8. How long do we keep your personal data?
8.1 For customers and Directory users, we will retain your personal data for as long as is necessary to manage our relationship with you and in order to contact you with any important information regarding the Directory.
8.2 Directory accounts will be deleted if they are inactive for a period of two (2) years.
8.3 We will retain copies of audits on the Directory indefinitely in order to retain a full record of the audits. For any other circumstances, we will not process personal data for longer than it is necessary to fulfil the reasons for processing.
9. What are my data protection rights and what can I do to enforce them?
9.1 Your personal data is protected under data protection laws and you have a number of rights (explained below) which you can seek to exercise. Please contact us using the details provided below if you have any queries in relation to your rights.
9.2 If you seek to exercise your rights we will explain to you whether or not the right applies to you; these rights do not apply in all circumstances.
9.2.1 Right of access – You have a right to access the personal data we hold about you upon request.
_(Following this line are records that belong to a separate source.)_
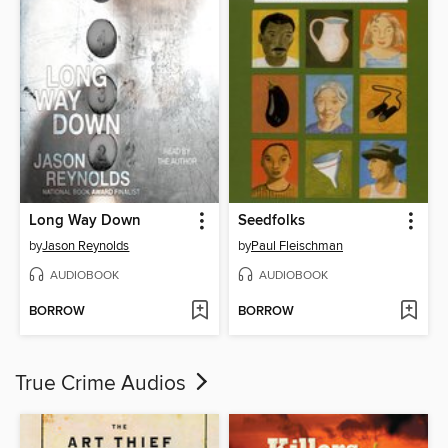
Long Way Down
Seedfolks
by
Jason Reynolds
by
Paul Fleischman
AUDIOBOOK
AUDIOBOOK
BORROW
BORROW
True Crime Audios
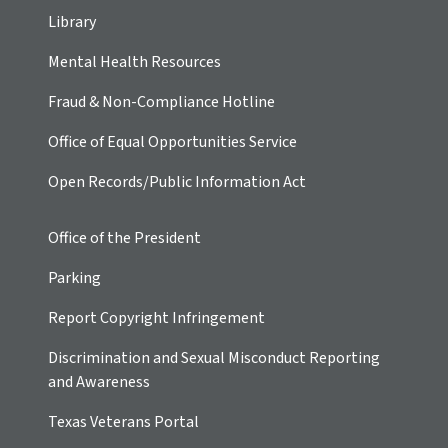
Library
Mental Health Resources
Fraud & Non-Compliance Hotline
Office of Equal Opportunities Service
Open Records/Public Information Act
Office of the President
Parking
Report Copyright Infringement
Discrimination and Sexual Misconduct Reporting
and Awareness
Texas Veterans Portal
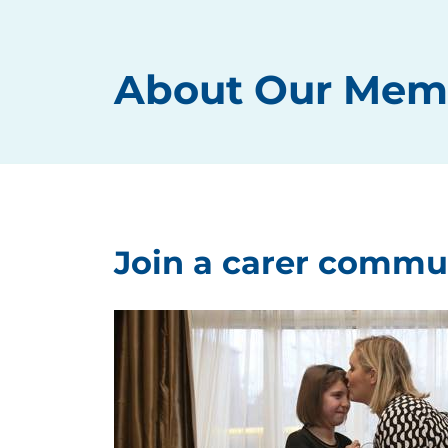
About Our Mem
Join a carer commu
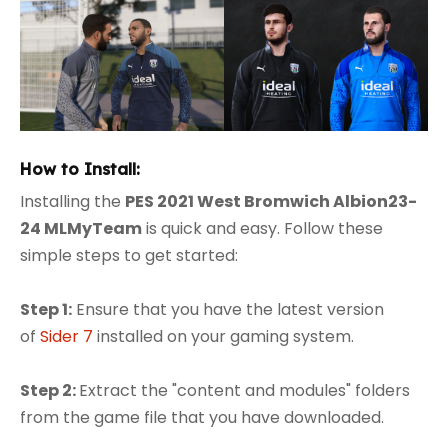
How to Install:
Installing the
PES 2021 West Bromwich Albion23-
24 MLMyTeam
is quick and easy. Follow these
simple steps to get started:
Step 1:
Ensure that you have the latest version
of
Sider 7
installed on your gaming system.
Step 2:
Extract the "content and modules" folders
from the game file that you have downloaded.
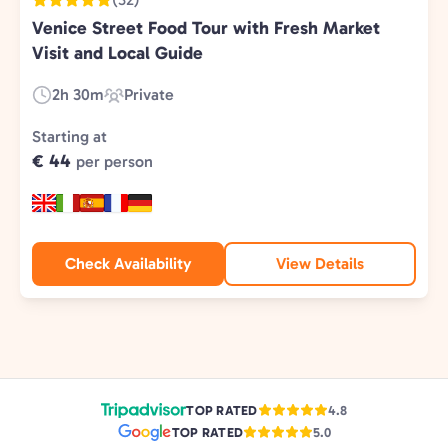
Venice Street Food Tour with Fresh Market
Visit and Local Guide
2h 30m
Private
Duration:
Experience
Type:
Starting at
€ 44
per person
Check Availability
View Details
TOP RATED
4.8
TOP RATED
5.0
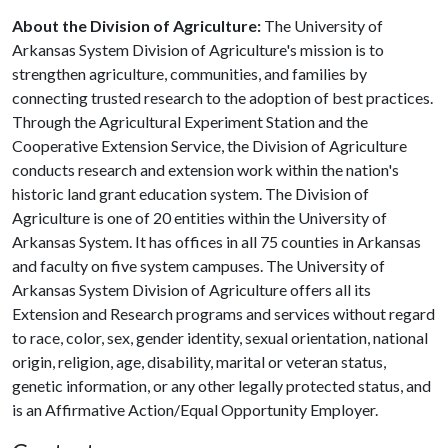
About the Division of Agriculture:
The University of
Arkansas System Division of Agriculture's mission is to
strengthen agriculture, communities, and families by
connecting trusted research to the adoption of best practices.
Through the Agricultural Experiment Station and the
Cooperative Extension Service, the Division of Agriculture
conducts research and extension work within the nation's
historic land grant education system. The Division of
Agriculture is one of 20 entities within the University of
Arkansas System. It has offices in all 75 counties in Arkansas
and faculty on five system campuses. The University of
Arkansas System Division of Agriculture offers all its
Extension and Research programs and services without regard
to race, color, sex, gender identity, sexual orientation, national
origin, religion, age, disability, marital or veteran status,
genetic information, or any other legally protected status, and
is an Affirmative Action/Equal Opportunity Employer.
This is known as a “Data Subject Access Request”. You can exercise this right by making a request in writing, by email or by telephone using the contact details in the contact and complaints section below.
9.2.2 Right of rectification – You can ask us to correct or update your personal data to ensure it is accurate and complete.
9.2.3 Right to erasure and right to restrict processing – You can ask us to stop processing and/or to delete your personal data in certain circumstances (for example, where it is processed with your consent, or it is no longer necessary for us to process it).
9.2.4 Right to data portability – You have a right to ask us to provide you with your personal data in a form that suits you, and/or to provide your information to a third party.
9.2.5 Right to object – You have a right to object to our processing of your personal data.
9.2.6 Profiling and automated decisions – You have a right not to be subject to automated decisions which have a legal effect and to be protected by safeguards in respect of any profiling. We do not undertake any automated decision making or profiling.
9.2.7 Right to object to direct marketing – Where you have consented to receive direct marketing, you can change your mind at any time by contacting us or following the link to “unsubscribe” provided in each email we send to you. Please allow a few days for us to action your request.
10. Changes to this Privacy Notice
We may change this Privacy Notice from time to time. We encourage you to periodically review this Privacy Notice for the latest information on our privacy practices.
11. How to contact us
11.1 We have appointed a Data Protection Officer (“DPO”) to oversee compliance with this Privacy Notice. If you have any questions about this Privacy Notice or how we handle your personal data, please contact the DPO by sending an email to dpo@tlt.com.
11.2 You also have the right to lodge a complaint with a supervisory authority (the Information Commissioner's Office or “ICO”) by writing to Information Commissioner's Office, Water Lane, Wilmslow, SK9 5AF or calling 0303 123 1113. Further information about how to do this can be found at: www.ico.org.uk.